BEGIN DATA EXTRACT

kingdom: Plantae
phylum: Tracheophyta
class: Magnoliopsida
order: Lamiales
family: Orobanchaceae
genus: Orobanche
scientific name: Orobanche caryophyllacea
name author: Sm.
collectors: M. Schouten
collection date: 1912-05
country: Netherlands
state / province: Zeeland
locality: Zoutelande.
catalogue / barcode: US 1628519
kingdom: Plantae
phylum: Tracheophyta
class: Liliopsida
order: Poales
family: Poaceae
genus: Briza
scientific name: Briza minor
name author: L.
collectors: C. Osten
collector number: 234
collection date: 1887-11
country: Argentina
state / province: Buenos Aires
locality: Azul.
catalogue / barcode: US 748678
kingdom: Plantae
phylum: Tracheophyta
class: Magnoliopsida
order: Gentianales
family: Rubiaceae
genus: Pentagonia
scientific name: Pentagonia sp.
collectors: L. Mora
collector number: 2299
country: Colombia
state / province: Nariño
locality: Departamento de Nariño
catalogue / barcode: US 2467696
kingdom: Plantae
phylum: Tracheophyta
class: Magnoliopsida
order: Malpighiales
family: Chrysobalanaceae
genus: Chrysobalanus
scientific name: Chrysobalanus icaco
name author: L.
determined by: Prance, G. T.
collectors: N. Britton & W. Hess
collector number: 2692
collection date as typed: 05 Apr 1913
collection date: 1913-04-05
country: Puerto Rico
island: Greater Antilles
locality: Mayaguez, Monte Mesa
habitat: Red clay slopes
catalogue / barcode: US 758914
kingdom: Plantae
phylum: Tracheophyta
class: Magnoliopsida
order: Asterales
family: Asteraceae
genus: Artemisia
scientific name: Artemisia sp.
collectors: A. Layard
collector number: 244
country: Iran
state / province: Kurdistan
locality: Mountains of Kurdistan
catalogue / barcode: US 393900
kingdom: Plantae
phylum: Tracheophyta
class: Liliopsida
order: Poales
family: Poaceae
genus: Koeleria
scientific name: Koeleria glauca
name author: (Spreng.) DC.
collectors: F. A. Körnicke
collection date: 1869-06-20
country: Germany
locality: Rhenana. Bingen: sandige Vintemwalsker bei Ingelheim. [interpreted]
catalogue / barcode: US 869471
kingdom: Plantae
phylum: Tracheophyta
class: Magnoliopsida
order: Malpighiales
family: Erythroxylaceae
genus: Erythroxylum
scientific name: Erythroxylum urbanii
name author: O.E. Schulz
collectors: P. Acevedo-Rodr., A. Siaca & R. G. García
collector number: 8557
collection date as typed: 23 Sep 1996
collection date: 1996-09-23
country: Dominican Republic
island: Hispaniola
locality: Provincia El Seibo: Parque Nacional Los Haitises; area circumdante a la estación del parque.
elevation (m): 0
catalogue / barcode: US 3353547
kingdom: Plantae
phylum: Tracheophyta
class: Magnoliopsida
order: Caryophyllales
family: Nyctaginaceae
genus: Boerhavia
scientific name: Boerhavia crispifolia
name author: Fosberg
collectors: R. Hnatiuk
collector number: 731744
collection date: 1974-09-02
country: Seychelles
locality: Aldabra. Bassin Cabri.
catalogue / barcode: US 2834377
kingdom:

END DATA EXTRACT

**YOUR TASK**
Above, find the line containing "collector number: 2299" and copy it along with every line below it, ending with the line containing "collection date as typed: 23 Sep 1996", and write each one out unchanged.

**EXERCISE ANSWER**
collector number: 2299
country: Colombia
state / province: Nariño
locality: Departamento de Nariño
catalogue / barcode: US 2467696
kingdom: Plantae
phylum: Tracheophyta
class: Magnoliopsida
order: Malpighiales
family: Chrysobalanaceae
genus: Chrysobalanus
scientific name: Chrysobalanus icaco
name author: L.
determined by: Prance, G. T.
collectors: N. Britton & W. Hess
collector number: 2692
collection date as typed: 05 Apr 1913
collection date: 1913-04-05
country: Puerto Rico
island: Greater Antilles
locality: Mayaguez, Monte Mesa
habitat: Red clay slopes
catalogue / barcode: US 758914
kingdom: Plantae
phylum: Tracheophyta
class: Magnoliopsida
order: Asterales
family: Asteraceae
genus: Artemisia
scientific name: Artemisia sp.
collectors: A. Layard
collector number: 244
country: Iran
state / province: Kurdistan
locality: Mountains of Kurdistan
catalogue / barcode: US 393900
kingdom: Plantae
phylum: Tracheophyta
class: Liliopsida
order: Poales
family: Poaceae
genus: Koeleria
scientific name: Koeleria glauca
name author: (Spreng.) DC.
collectors: F. A. Körnicke
collection date: 1869-06-20
country: Germany
locality: Rhenana. Bingen: sandige Vintemwalsker bei Ingelheim. [interpreted]
catalogue / barcode: US 869471
kingdom: Plantae
phylum: Tracheophyta
class: Magnoliopsida
order: Malpighiales
family: Erythroxylaceae
genus: Erythroxylum
scientific name: Erythroxylum urbanii
name author: O.E. Schulz
collectors: P. Acevedo-Rodr., A. Siaca & R. G. García
collector number: 8557
collection date as typed: 23 Sep 1996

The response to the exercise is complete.